Blueberry Custard "Puddle Pie"Print Rate
- 1 1/2 cup hazelnut flour
- 1/4 cup fresh whole butter melted
- 1 tbsp honey
- 1 dash salt
Custard 'Puddle' Filling
- 1 1/2 cups cream heavy whipping
- 1/2 cup 'Swerve' or other sugar replacement
- 1 dash salt
- 1 each vanilla bean split lengthwise (or 2 tsp vanilla extract)
- 6 large egg yolks
- 1 1/2 cup fresh or frozen blueberries unsweetened
- Pre-heat oven to 325 F.
- Pour your hazelnut meal into a mixing bowl and add your honey (you can skip the honey, but it does help to hold the crust together), melted butter and a dash of salt. Mix the ingredients until the meal is well coated with the honey and butter. Grease a 9-inch pie pan.
- Press the nut mixture into the pie pan. Use the back of a spoon (or a tamper, if you have one) to press the crusts firmly into the base and up the sides of the pan. Really get in there and push it in, firmly.
- Bake the crusts for 12 minutes, or until golden brown (look closely), and aromatic. Remove and allow to begin cooling.

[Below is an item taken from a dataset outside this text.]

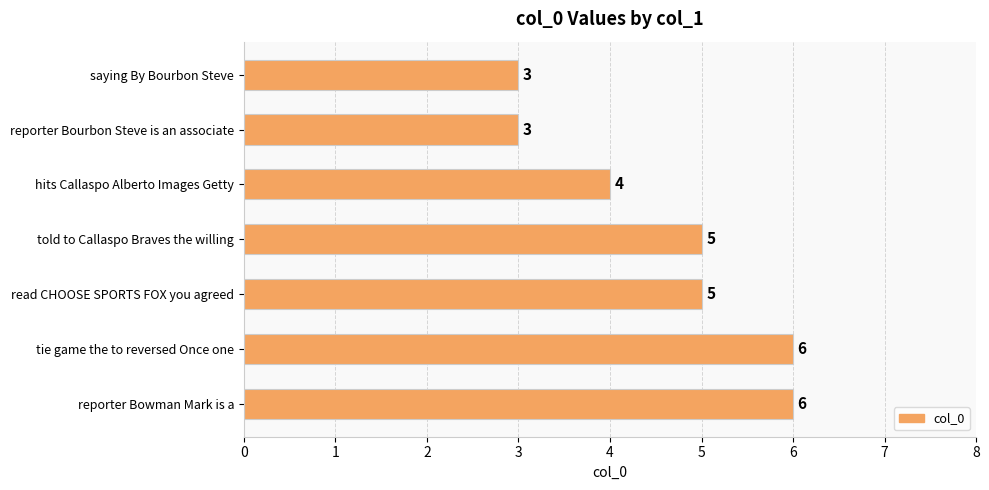

True or false: the data shows 3 at saying By Bourbon Steve.

True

- Place the cream in a medium sauce pan over low heat.
- Scrape the seeds from the vanilla bean. Add the bean and seeds to the cream and bring to a slow simmer.
- Remove the cream from the heat and whisk the sugar and salt into the liquid, making sure they dissolve.
- In a separate bowl, whisk the eggs well.
- Very very slowly, whisk the hot cream mixture into the egg yolks. Whisk quickly, so as to incorporate the hot liquid evenly, without cooking or scrambling the eggs.
- Once the liquid has been incorporated into the eggs, pour the cream-egg mixture back into the sauce pan and return to a low heat.
- Stir consistently until the custard thickens and coats the back of a spoon with a thick coating. The temperature should be between 165 and 175. Whatever you do, do not boil this mixture.
- Strain the custard and pour into the prepared pie pan.
- Add your blueberries to the top of the pie.
- Chill for about 4 to 6 hours. (What you do next is really up to you!)